Union busting is not the only issue compounding the resentment the American public is expressing. Business oriented bills drafted by the American Legislative Exchange Council, (ALEC), are sweeping states’ legislatures at an alarming rate. Elected officials have been caught proposing and even passing copy-and-pasted bills from other states that only serve the interests of business and ignore the needs of the states’ constituencies. ALEC serves as a liaison between businesses and legislators, and ensures that legislation being passed at the state level favors business interests over the interests of the people, the workers behind these businesses’ profits. This epidemic of business backed legislation adds up to not only financial insecurity but financial disaster for many Americans.
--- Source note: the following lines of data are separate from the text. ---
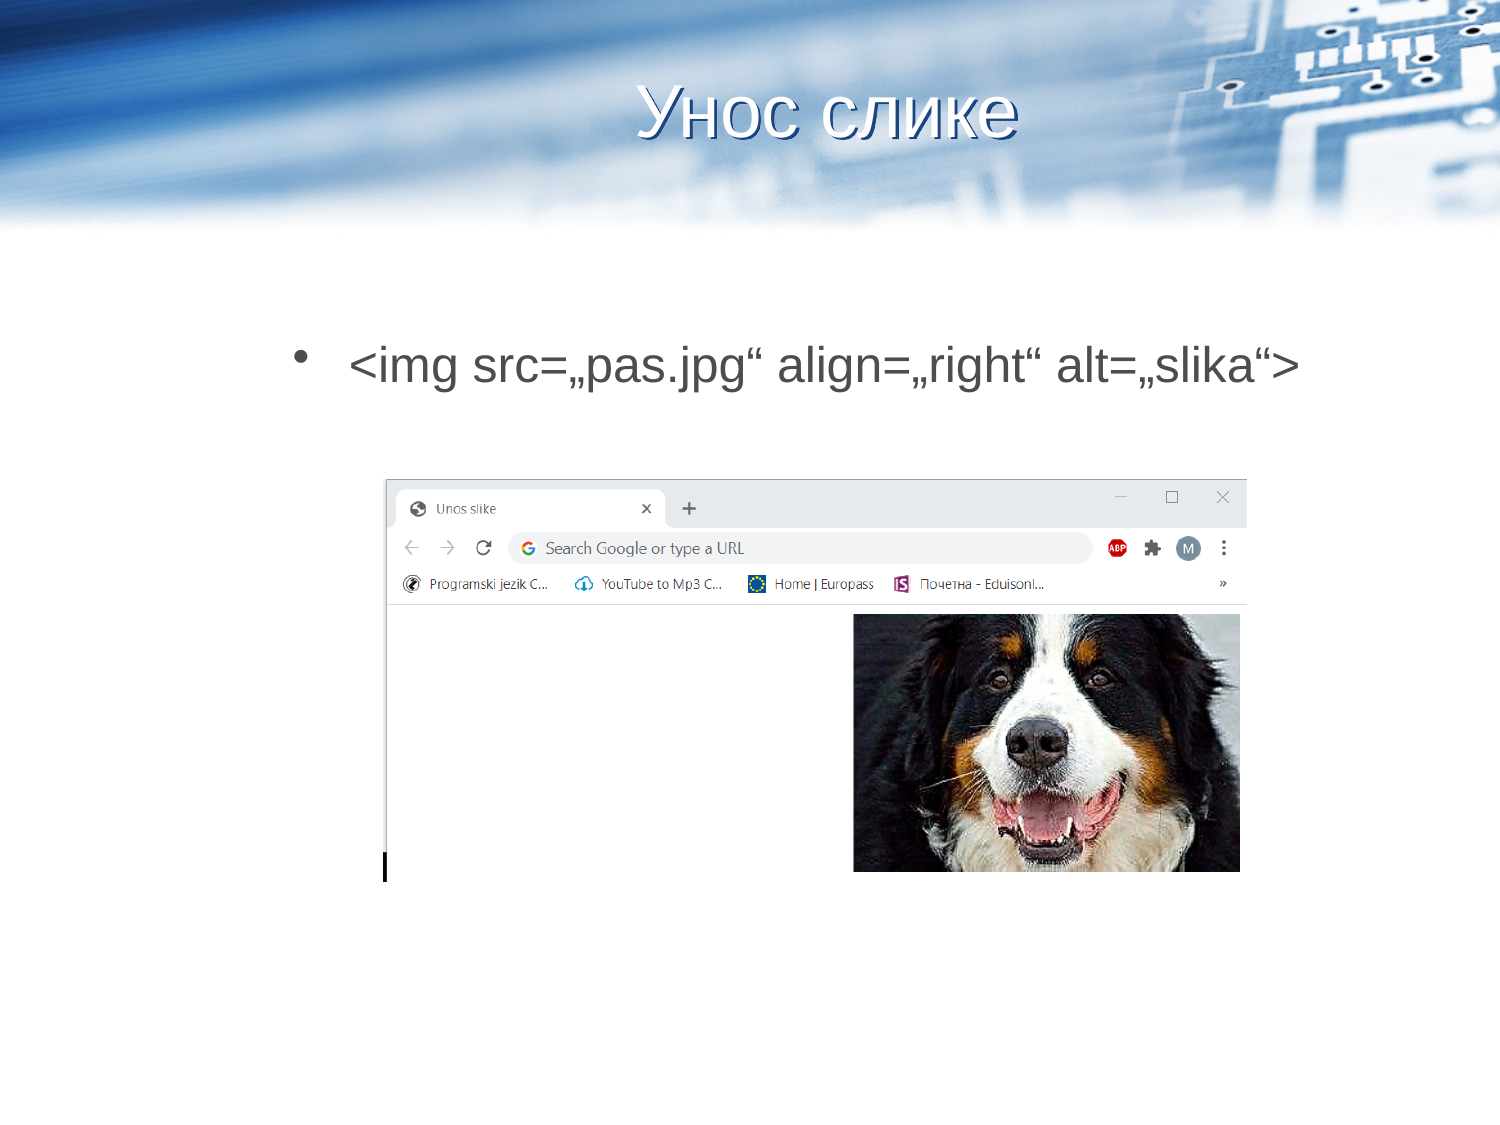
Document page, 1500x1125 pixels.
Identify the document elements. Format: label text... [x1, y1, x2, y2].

list <img src=„pas.jpg“ align=„right“ alt=„slika“> [277, 255, 1460, 1071]
picture [0, 0, 1500, 1125]
title Унос слике [289, 65, 1365, 150]
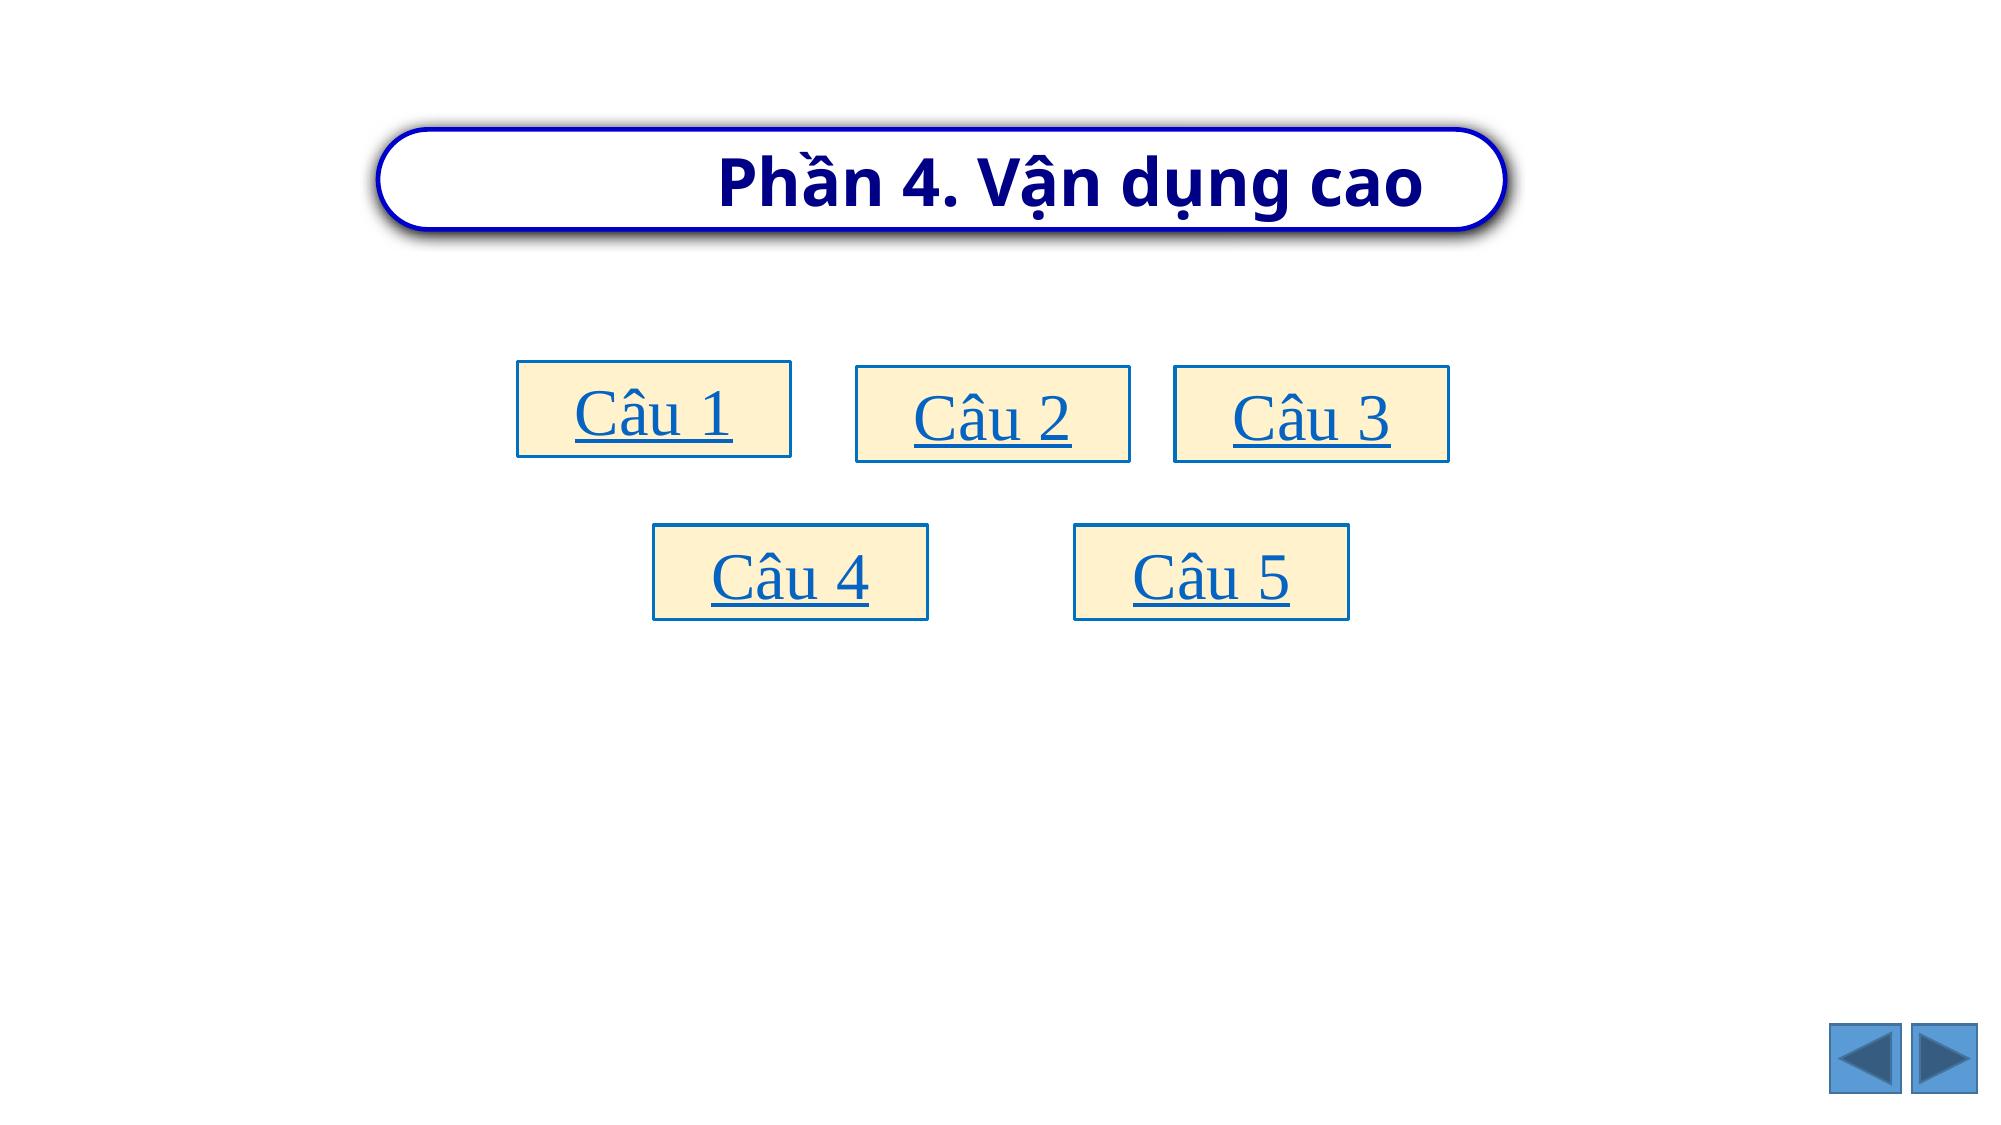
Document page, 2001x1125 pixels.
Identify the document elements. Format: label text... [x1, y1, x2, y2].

The wealthy have been able to not only elect officials of their choosing due to an election cycle that lasts far too long to not rely upon the funding of the ultra-rich, but also to dictate the laws of the land, leaving citizens without a voice in a nation that prides itself on its democratic values.

It’s objectively easier to mock the current state of economic affairs than to stop and consider the implications of the abandonment of the American public. After the implosion of the Titan, the discourse around wealth inequality rose to deafening volumes. Reddit users spread a meme that ridiculed how Smaug, the fictional dragon from “The Lord of the Rings” who hoards so much gold to himself that he uses it as a bed, would only be the 15th wealthiest American. In 2016 the wealthiest Americans controlled “7.4 times as much wealth as middle-income families, and 75 times as much wealth as lower income families”. With the rise of social media, more Americans are aware of the widening chasm between their future and the future of those richer than Smaug. Considering these realities, it’s less surprising that many are eager to pounce on any disaster that befalls the wealthy. The candidates that are currently ramping up their 2024 presidential campaigns should likely consider the impact current rhetoric towards the wealthy will have on the voting patterns of those they hope to win over.